Workflow graphs are explicit about execution paths, making it possible to test each node independently and verify edge conditions. You can enumerate all possible paths through your application.

Observability

Each node can emit logs, metrics, and traces. You know exactly where a workflow is executing and can debug failures with precision.

Resumability

State is preserved at checkpoints. If a workflow fails midway, you can resume from the last successful checkpoint rather than restarting entirely.

Human-in-the-Loop

Approval gates and interruption points integrate naturally. Human review becomes another node type in the graph.

Composability

Sub-workflows can be encapsulated and reused. Common patterns like approval-then-continue become reusable components.

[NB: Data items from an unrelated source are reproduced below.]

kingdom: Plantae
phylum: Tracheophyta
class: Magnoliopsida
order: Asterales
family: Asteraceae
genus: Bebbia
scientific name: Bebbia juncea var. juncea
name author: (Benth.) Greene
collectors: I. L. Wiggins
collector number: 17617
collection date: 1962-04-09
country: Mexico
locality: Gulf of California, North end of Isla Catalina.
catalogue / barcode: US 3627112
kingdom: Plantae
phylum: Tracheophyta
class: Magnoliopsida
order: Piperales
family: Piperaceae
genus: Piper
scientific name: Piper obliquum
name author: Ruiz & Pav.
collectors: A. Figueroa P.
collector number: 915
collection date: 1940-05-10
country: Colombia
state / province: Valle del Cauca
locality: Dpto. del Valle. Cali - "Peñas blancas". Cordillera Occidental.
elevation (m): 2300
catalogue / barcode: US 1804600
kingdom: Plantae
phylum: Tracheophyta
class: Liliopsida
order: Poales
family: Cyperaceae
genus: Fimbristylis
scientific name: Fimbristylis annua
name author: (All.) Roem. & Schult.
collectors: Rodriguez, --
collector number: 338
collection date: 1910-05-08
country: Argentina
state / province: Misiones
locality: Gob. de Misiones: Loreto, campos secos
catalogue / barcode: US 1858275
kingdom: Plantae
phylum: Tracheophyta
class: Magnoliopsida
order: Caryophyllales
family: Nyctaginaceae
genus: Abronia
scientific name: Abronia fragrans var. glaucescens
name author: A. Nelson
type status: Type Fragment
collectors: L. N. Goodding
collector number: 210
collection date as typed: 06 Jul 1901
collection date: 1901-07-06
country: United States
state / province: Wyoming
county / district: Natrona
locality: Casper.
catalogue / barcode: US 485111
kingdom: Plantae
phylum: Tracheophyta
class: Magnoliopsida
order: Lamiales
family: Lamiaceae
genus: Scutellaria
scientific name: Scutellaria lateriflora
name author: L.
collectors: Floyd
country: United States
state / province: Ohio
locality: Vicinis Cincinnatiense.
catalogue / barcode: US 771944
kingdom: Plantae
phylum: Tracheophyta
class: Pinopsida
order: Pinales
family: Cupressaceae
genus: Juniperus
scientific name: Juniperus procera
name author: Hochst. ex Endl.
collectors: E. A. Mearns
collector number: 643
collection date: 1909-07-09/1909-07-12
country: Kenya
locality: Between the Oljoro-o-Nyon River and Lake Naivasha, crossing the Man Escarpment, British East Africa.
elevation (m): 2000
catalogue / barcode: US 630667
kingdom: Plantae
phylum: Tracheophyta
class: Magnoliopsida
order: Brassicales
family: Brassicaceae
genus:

DataForge: Multi-Stage Document Processing

DataForge processes incoming documents through a workflow graph that classifies content, extracts structured data, validates results against business rules, and routes for human review when confidence is low. The workflow graph ensures each document is processed consistently while allowing exceptions to be handled appropriately.

When the extraction confidence falls below 0.85, the workflow automatically pauses for human review rather than proceeding with potentially incorrect data.

Running Product: QuickShip Exception Handling Workflow

QuickShip built their exception handling system as a workflow graph with four stages: classify exception type, retrieve relevant context, generate resolution options, and present to human or auto-resolve.

When they initially built this as stateless prompts, the system would forget context across stages and make inconsistent decisions. Converting to a workflow graph with state preserved at each node solved this: the classifier's output feeds directly into the context retriever, ensuring consistent understanding throughout the workflow.

The workflow graph also enabled checkpointing: if a customer escalated mid-resolution, the agent could resume from the last checkpoint rather than starting over. Customer resolution time dropped from 8 minutes to 90 seconds for complex exceptions.

Hybrid Approaches

Most production AI applications benefit from combining prompts and workflows. Use prompts for flexible natural language generation within well-defined boundaries, rapid prototyping before committing to workflow structure, and components that genuinely benefit from maximum flexibility. Use workflow graphs for critical business logic that must execute consistently, multi-step processes with state dependencies, integration points requiring human oversight, and error recovery and retry logic.

Key Takeaway

Choose workflow graphs when reliability, observability, and resumability matter. Choose prompts when flexibility matters more than predictability. Most production systems use both.